If you run or otherwise train, you’ve probably given some thought to entering one of the more than 36 thousand 5K events held in this country alone. If so, the road to the starting line can be intimidating. It need not be, however, if you follow these easy steps:

 

Sign Up for a Race:
You’re more likely to start serious training if there’s a deadline on the calendar. So sign up for a 5K, preferably one close to home. Start with a basic road 5K rather than an obstacle race or themed run; those can come later. For now, pick an event about two months out and register online.

 

Follow a Schedule:
Commit to running three times a week, every other day. This gives your body time to recover between sessions as you get acclimated to consistent training. In warmer months, many follow the “before or after 7” rule, running either before 7 AM or after 7 PM to avoid the heat. If nothing else, avoid the midday sun. Pick a time that fits your schedule. You’ll find that a consistent time, whatever it is, helps you develop a routine.

 

Find Your Stride:
How the foot strikes the ground often confuses runners. Some try to stride with the heel. Others try to run on the toes. Neither is correct.

Keep the big toe up or “dorsiflexed.” This ensures that your stride’s strike zone is beneath your hip, not out in front of your body. You’ll create a straight line from ear to ankle, enabling force to transfer efficiently through the body and minimize the potential for injuries.

 

Build a Base:
If you’re not running three miles a session already, start by running a mile, walking a mile, and running another mile. If this is too much, start by alternating between running and walking a half mile until you reach three miles. “Running” is a relative term, especially at this point. Call it jogging if you must, but think of this as the start of your interval training and go at 50 percent of what you’d consider an all-out sprint for the running portion of your training as you build a base. As you improve, shorten the distances you walk until you’re running a full three miles.

 

Interval Train:
By building a base in an interval fashion, you’ll be more prepared to step up your interval training after three weeks. Start with a half-mile warm-up. Next run a mile at 50 percent effort, a half-mile at 80 percent, a mile at 50 percent, and another half-mile at 80 percent. Cool down with a slow half-mile run.

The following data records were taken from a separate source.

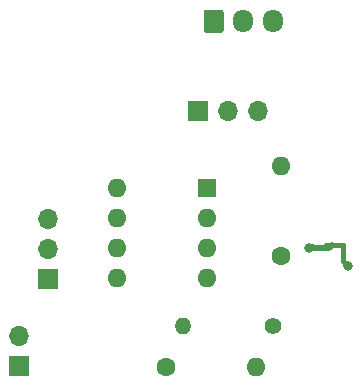
<source format=gbr>
G04 #@! TF.GenerationSoftware,KiCad,Pcbnew,(5.1.5)-3*
G04 #@! TF.CreationDate,2020-03-07T17:44:20+00:00*
G04 #@! TF.ProjectId,DigiSpark v3,44696769-5370-4617-926b-2076332e6b69,rev?*
G04 #@! TF.SameCoordinates,PX291b638PY79240f8*
G04 #@! TF.FileFunction,Copper,L2,Bot*
G04 #@! TF.FilePolarity,Positive*
%FSLAX46Y46*%
G04 Gerber Fmt 4.6, Leading zero omitted, Abs format (unit mm)*
G04 Created by KiCad (PCBNEW (5.1.5)-3) date 2020-03-07 17:44:20*
%MOMM*%
%LPD*%
G04 APERTURE LIST*
%ADD10R,1.700000X1.700000*%
%ADD11O,1.700000X1.700000*%
%ADD12C,0.100000*%
%ADD13O,1.700000X1.950000*%
%ADD14C,1.400000*%
%ADD15O,1.400000X1.400000*%
%ADD16C,1.600000*%
%ADD17O,1.600000X1.600000*%
%ADD18R,1.600000X1.600000*%
%ADD19C,0.800000*%
%ADD20C,0.400000*%
%ADD21C,0.500000*%
G04 APERTURE END LIST*
D10*
X11861800Y13766800D03*
D11*
X11861800Y16306800D03*
X11861800Y18846800D03*
X29641800Y27914600D03*
X27101800Y27914600D03*
D10*
X24561800Y27914600D03*
G04 #@! TA.AperFunction,ComponentPad*
D12*
G36*
X26507104Y36533796D02*
G01*
X26531373Y36530196D01*
X26555171Y36524235D01*
X26578271Y36515970D01*
X26600449Y36505480D01*
X26621493Y36492867D01*
X26641198Y36478253D01*
X26659377Y36461777D01*
X26675853Y36443598D01*
X26690467Y36423893D01*
X26703080Y36402849D01*
X26713570Y36380671D01*
X26721835Y36357571D01*
X26727796Y36333773D01*
X26731396Y36309504D01*
X26732600Y36285000D01*
X26732600Y34835000D01*
X26731396Y34810496D01*
X26727796Y34786227D01*
X26721835Y34762429D01*
X26713570Y34739329D01*
X26703080Y34717151D01*
X26690467Y34696107D01*
X26675853Y34676402D01*
X26659377Y34658223D01*
X26641198Y34641747D01*
X26621493Y34627133D01*
X26600449Y34614520D01*
X26578271Y34604030D01*
X26555171Y34595765D01*
X26531373Y34589804D01*
X26507104Y34586204D01*
X26482600Y34585000D01*
X25282600Y34585000D01*
X25258096Y34586204D01*
X25233827Y34589804D01*
X25210029Y34595765D01*
X25186929Y34604030D01*
X25164751Y34614520D01*
X25143707Y34627133D01*
X25124002Y34641747D01*
X25105823Y34658223D01*
X25089347Y34676402D01*
X25074733Y34696107D01*
X25062120Y34717151D01*
X25051630Y34739329D01*
X25043365Y34762429D01*
X25037404Y34786227D01*
X25033804Y34810496D01*
X25032600Y34835000D01*
X25032600Y36285000D01*
X25033804Y36309504D01*
X25037404Y36333773D01*
X25043365Y36357571D01*
X25051630Y36380671D01*
X25062120Y36402849D01*
X25074733Y36423893D01*
X25089347Y36443598D01*
X25105823Y36461777D01*
X25124002Y36478253D01*
X25143707Y36492867D01*
X25164751Y36505480D01*
X25186929Y36515970D01*
X25210029Y36524235D01*
X25233827Y36530196D01*
X25258096Y36533796D01*
X25282600Y36535000D01*
X26482600Y36535000D01*
X26507104Y36533796D01*
G37*
G04 #@! TD.AperFunction*
D13*
X28382600Y35560000D03*
X30882600Y35560000D03*
D10*
X9372600Y6400800D03*
D11*
X9372600Y8940800D03*
D14*
X30937200Y9753600D03*
D15*
X23317200Y9753600D03*
D16*
X31572200Y15671800D03*
D17*
X31572200Y23291800D03*
X29464000Y6248400D03*
D16*
X21844000Y6248400D03*
D18*
X25298400Y21412200D03*
D17*
X17678400Y13792200D03*
X25298400Y18872200D03*
X17678400Y16332200D03*
X25298400Y16332200D03*
X17678400Y18872200D03*
X25298400Y13792200D03*
X17678400Y21412200D03*
D19*
X37236400Y14859000D03*
X33985200Y16357600D03*
D20*
X36836401Y15258999D02*
X36836401Y16605199D01*
X37236400Y14859000D02*
X36836401Y15258999D01*
X34181999Y16503599D02*
X34036000Y16357600D01*
X34036000Y16357600D02*
X33985200Y16357600D01*
D21*
X35623602Y16357600D02*
X33985200Y16357600D01*
X35871201Y16605199D02*
X35623602Y16357600D01*
D20*
X35871201Y16605199D02*
X35401199Y16605199D01*
X36836401Y16605199D02*
X35871201Y16605199D01*
M02*

</source>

Intervals train you to run faster since your body is getting accustomed to running at high speeds for longer periods. By interval training, you avoid falling into the common runner trap of running only long, slow distances at a steady state. While there’s a place for these types of runs, and the slightly faster tempo runs, interval training will make you faster.

 

Cross Train:
Running stresses the body and, like anything, can become repetitious and at times boring. That’s why it’s important to incorporate some cross training. Yoga and Pilates help lengthen your muscles, which naturally tighten and shorten from running. Resistance training helps develop not only strength but also power, which often is lacking in runners. Swimming and cycling, whether on the road or in a group cycling class, provide similar benefits to running while stressing the joints less. Not surprisingly, many triathletes start out as runners.

 

Find a Group:
There are running groups that meet every weekday evening, departing from running stores, restaurants, bars, and local landmarks for runs of all distances. Some even meet at parks or tracks for interval training. These groups tend to be informal and welcoming and are a great way to pick up tips, meet new friends, and find supportive training partners.

 

Rest:
Runners have a tendency to overdo it. But it’s important to incorporate proper rest because it’s during this time that the body heals itself, grows, and benefits from your hard work. Rest includes not only adequate sleep, but also taking days off from training. You still can incorporate “active rest” techniques such as stretching and foam rolling, working tight areas with a foam roller and giving yourself a poor-man’s massage.

 

Taper:
As you approach the race, it’s time to dial down your training so that you will be well rested and ready to put forth your best effort on race day. Your last hard workout should be three or four days out. Run one more time, a lighter workout two days before. This is a good time for yoga, additional stretching, and foam rolling.

 

Post Your Accomplishment:
The latest running boom began in 2008, not coincidentally the time social media began to take off. Even if you’re reluctant to brag on social media, post a photo from your first race. Many of your friends and acquaintances likely don’t know about your commitment to running. You might find new running friends and advice as you pursue your next race.

 

Pete Williams is a NASM certified personal trainer, fitness book author, and race director for two 5K events in Central Florida.